Hamburg: Bürgerhaus Eidelstedt | Das TextLabor Bergedorf hat als Vorlage gedient für die offene Lesebühne "Eidelstedter Poeten", die sich alle zwei Monate am dritten Mittwoch im Eidelstedter Bürgerhaus trifft. Petra Klose, die das TextLabor B gegründet hat, war regelmäßig dabei, und diese Tradition setzt auch ihre Königin Charlene fort, wann immer sie es einrichten kann.

Eidelstedt liegt am anderen Ende der S-Bahnstrecke, und so ist es gut zu verstehen, wenn Eidelstedter Kreative gerne auch vor ihrer Haustür ein solches Angebot nutzen. Eine Lesebühne, die jedem offensteht, der etwas geschrieben hat oder einfach nur zuhören möchte und Abende, die von guter Musik begleitet werden – das kommt an, dafür gibt es Bedarf. Slam-Wettbewerbe sind eine andere Sache.

Und so setzte sich auch die Königin der Texte aus Bergedorf in die S-Bahn, um in Eidelstedt zu lesen. Eigentlich ist es erstaunlich, dass die Leute kaum erstaunt sind, wenn sie jemandem mit Krone gegenüber sitzen. Man kann das als Hamburger Toleranz sehen, dann ist es gut so.
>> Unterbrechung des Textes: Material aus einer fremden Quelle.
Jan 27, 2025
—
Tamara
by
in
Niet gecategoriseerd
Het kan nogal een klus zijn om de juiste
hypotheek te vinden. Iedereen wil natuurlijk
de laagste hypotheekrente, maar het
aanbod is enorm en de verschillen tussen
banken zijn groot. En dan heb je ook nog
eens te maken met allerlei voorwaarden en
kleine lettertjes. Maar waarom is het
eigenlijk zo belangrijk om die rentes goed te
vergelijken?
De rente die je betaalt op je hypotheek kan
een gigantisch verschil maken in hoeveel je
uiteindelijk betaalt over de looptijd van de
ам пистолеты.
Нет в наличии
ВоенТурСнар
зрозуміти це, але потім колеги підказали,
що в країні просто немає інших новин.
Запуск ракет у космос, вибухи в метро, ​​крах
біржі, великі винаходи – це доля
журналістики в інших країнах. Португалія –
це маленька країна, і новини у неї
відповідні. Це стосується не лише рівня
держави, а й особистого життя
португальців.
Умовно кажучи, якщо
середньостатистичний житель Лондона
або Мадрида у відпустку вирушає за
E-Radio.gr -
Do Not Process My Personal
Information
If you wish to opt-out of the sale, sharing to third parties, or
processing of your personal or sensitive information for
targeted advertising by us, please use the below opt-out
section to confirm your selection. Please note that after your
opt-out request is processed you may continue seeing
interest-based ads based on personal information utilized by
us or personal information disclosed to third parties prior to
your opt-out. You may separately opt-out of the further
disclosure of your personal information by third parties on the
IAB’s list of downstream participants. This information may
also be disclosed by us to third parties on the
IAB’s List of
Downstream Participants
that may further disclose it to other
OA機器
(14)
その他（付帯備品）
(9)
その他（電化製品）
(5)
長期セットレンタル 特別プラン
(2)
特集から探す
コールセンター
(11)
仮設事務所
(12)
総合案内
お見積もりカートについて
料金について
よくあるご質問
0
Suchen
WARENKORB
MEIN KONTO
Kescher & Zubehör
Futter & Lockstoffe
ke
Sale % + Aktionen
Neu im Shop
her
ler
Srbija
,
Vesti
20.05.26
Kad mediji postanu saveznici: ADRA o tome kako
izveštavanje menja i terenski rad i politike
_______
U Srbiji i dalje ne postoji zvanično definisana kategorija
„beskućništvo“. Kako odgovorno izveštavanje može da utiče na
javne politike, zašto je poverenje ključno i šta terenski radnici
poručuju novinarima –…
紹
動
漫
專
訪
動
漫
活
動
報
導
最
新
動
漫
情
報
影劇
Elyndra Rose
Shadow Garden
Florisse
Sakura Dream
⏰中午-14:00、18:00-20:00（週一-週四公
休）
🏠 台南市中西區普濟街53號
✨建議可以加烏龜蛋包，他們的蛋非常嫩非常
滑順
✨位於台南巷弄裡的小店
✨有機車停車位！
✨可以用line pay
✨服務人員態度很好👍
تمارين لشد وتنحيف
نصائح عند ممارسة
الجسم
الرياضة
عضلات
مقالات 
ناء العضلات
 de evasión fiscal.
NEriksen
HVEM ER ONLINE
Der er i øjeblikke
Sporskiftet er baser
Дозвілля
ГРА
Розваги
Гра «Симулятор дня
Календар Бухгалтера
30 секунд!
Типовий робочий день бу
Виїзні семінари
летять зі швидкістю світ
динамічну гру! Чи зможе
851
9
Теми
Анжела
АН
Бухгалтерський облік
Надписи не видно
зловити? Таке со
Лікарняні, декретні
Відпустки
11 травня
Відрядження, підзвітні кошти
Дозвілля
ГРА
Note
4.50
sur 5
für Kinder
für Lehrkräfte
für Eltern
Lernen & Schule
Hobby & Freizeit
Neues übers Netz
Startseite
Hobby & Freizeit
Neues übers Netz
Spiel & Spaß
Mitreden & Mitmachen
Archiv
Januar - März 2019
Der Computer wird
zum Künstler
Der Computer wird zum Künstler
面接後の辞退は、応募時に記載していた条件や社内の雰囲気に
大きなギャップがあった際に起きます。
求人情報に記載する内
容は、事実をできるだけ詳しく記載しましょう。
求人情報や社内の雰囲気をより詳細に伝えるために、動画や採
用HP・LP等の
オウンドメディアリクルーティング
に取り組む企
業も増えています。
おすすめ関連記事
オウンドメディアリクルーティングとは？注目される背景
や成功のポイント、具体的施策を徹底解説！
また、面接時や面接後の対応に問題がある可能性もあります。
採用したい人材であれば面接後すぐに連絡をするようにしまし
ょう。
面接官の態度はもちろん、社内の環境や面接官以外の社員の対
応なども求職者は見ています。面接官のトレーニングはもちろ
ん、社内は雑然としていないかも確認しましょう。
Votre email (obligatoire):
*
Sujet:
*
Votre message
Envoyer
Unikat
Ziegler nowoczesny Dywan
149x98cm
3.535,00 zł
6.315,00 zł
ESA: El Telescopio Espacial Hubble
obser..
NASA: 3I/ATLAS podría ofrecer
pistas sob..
Artur Hermanni überzeugte mal wieder mit seinen Klavierstücken. Diverse Autoren boten wieder vielfältige Texte, überwiegend Gedichte von einfach bis hochkomplex, und auch eine mysteriöse Geschichte über das Ende der Welt war dabei. Sem Gupta las eine sehr nette Geschichte über die Azoren auf Platt, und die Königin philosophierte über Heimat. Ein runder und bunter Abend.

Da die Eidelstedter Poeten ja erst im Januar wieder tagen, bietet sich ein vorweihnachtlicher Besuch im TextLabor B an, das am 03.12.2014 noch einmal richtig aufdrehen wird. Es geht dann auf Weihnachten zu, und da wird es dann besonders schön.